— ACTIVITY —
Find the lines below that contain "lists" and tally them. Return only the total.

━━━ SOURCE DATA

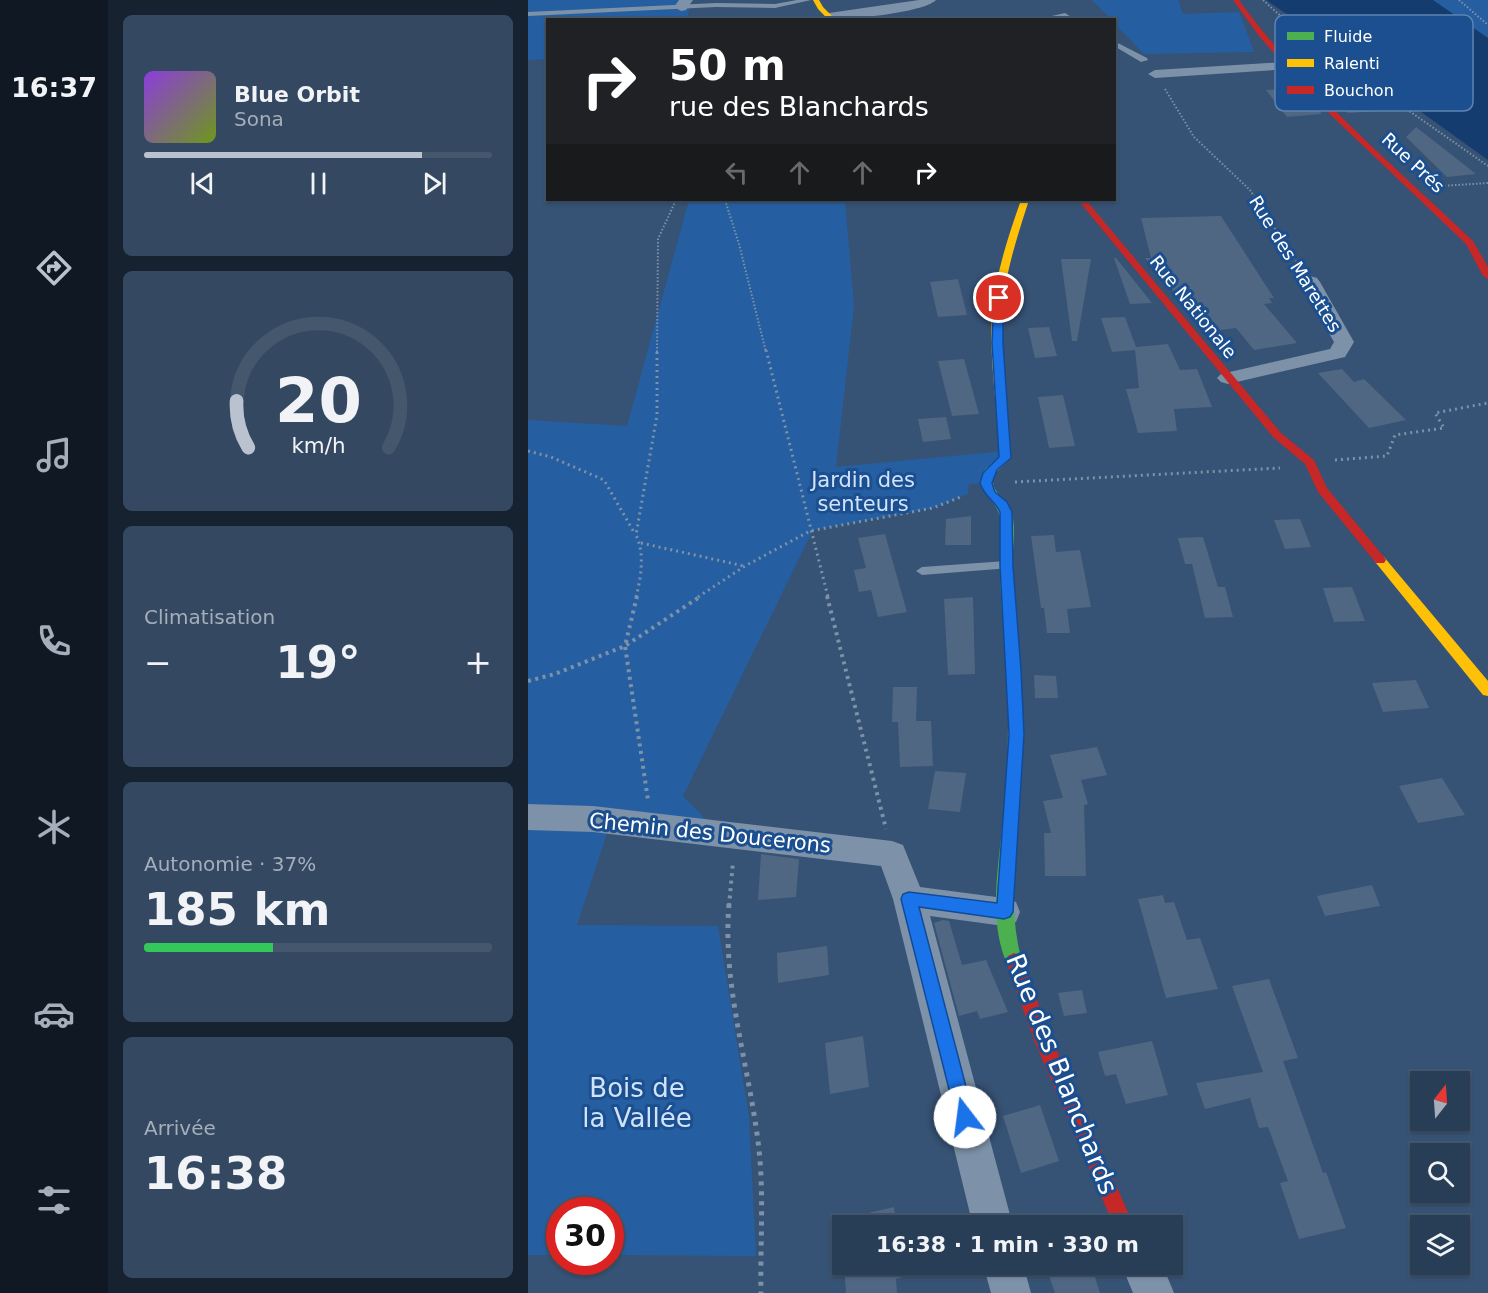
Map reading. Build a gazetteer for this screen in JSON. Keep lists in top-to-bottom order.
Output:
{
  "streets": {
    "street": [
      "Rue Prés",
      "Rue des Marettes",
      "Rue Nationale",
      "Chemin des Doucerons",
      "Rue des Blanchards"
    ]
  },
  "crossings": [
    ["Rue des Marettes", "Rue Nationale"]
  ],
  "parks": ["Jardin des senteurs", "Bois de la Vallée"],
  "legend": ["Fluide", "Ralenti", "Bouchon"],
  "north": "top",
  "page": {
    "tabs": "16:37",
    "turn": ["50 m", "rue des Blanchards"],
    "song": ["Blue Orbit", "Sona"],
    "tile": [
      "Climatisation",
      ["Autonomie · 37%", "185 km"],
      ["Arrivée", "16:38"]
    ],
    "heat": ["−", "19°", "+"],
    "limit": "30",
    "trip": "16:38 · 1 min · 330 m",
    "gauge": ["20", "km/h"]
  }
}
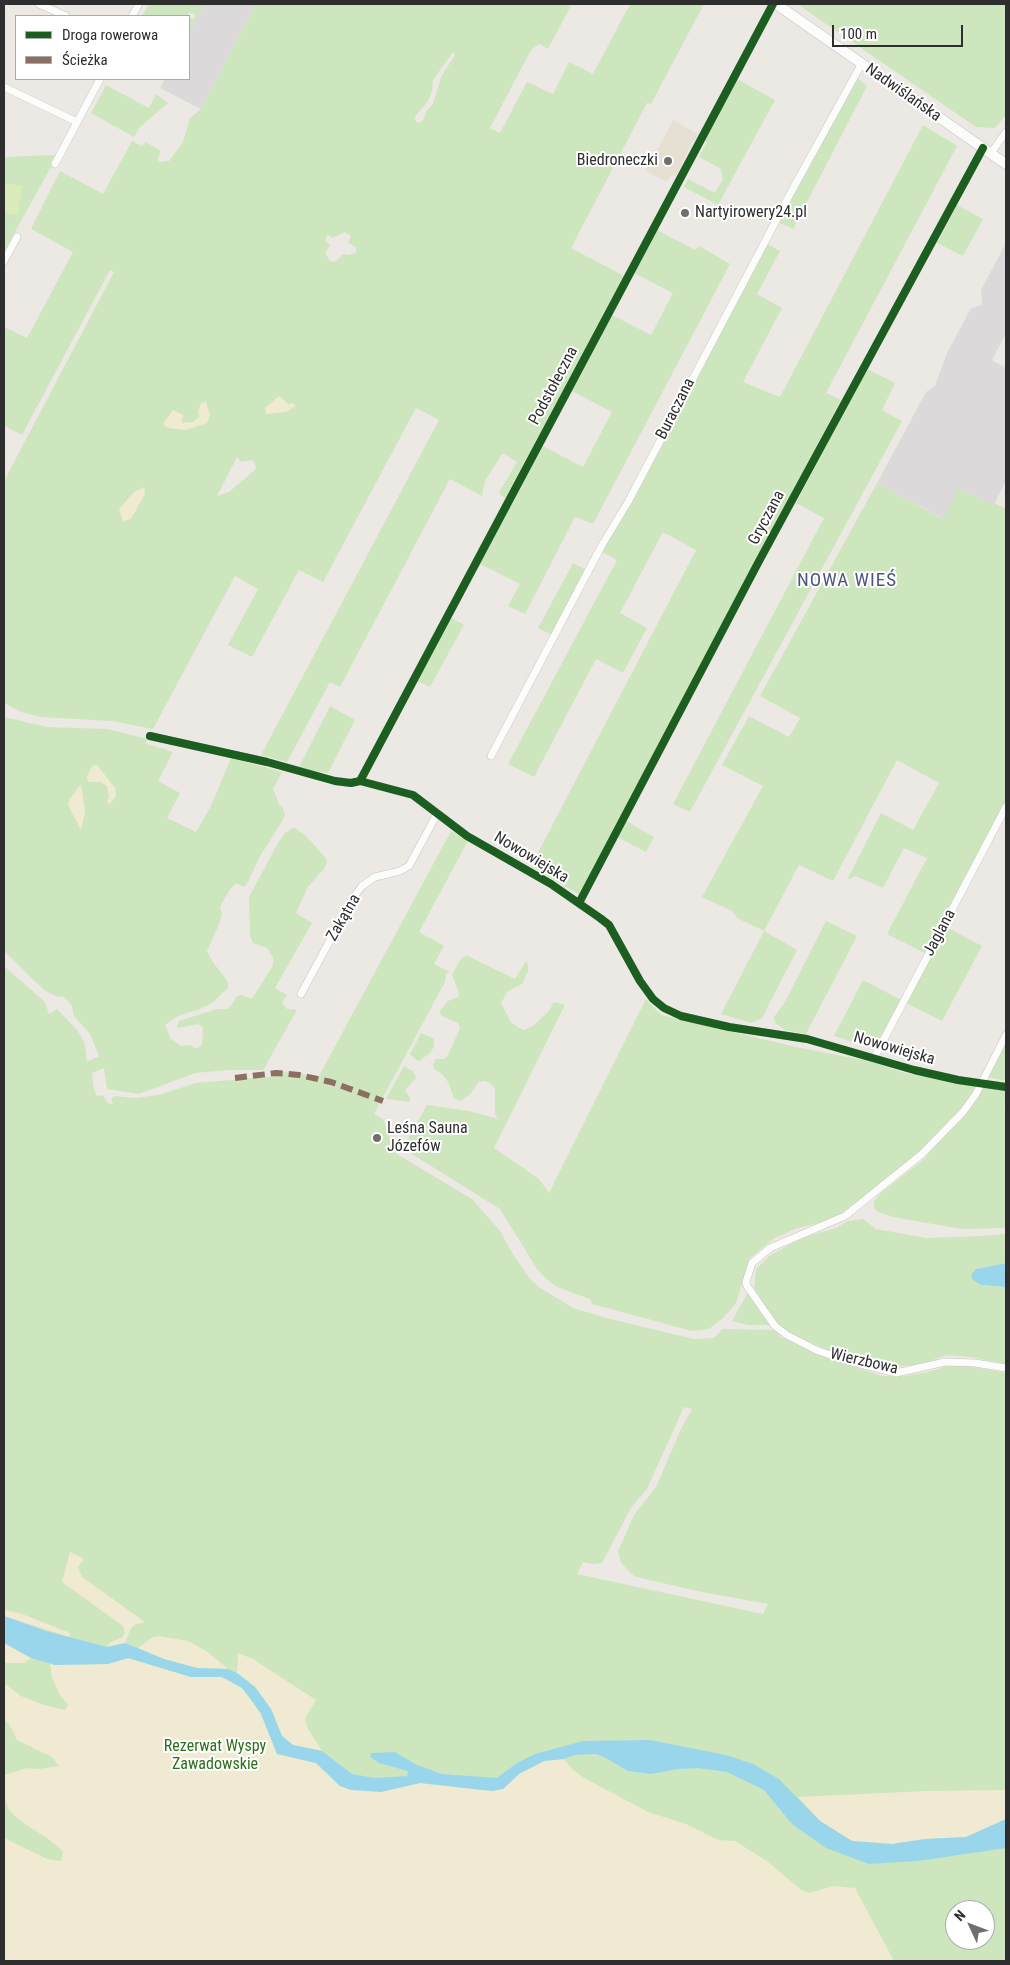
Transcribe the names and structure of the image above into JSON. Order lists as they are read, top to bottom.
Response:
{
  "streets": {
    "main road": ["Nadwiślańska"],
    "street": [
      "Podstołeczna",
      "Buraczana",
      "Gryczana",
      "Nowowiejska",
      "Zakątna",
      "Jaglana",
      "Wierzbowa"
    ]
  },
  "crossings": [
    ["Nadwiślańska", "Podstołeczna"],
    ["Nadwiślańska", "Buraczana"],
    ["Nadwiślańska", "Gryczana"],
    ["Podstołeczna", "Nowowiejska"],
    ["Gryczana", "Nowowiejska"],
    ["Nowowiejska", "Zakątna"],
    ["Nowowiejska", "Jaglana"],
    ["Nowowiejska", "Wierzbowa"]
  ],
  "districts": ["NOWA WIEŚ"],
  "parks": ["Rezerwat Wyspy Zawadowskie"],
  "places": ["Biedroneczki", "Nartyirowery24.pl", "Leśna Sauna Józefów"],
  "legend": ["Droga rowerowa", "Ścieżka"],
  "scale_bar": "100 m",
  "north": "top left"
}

━━━━━━

— ANSWER —
2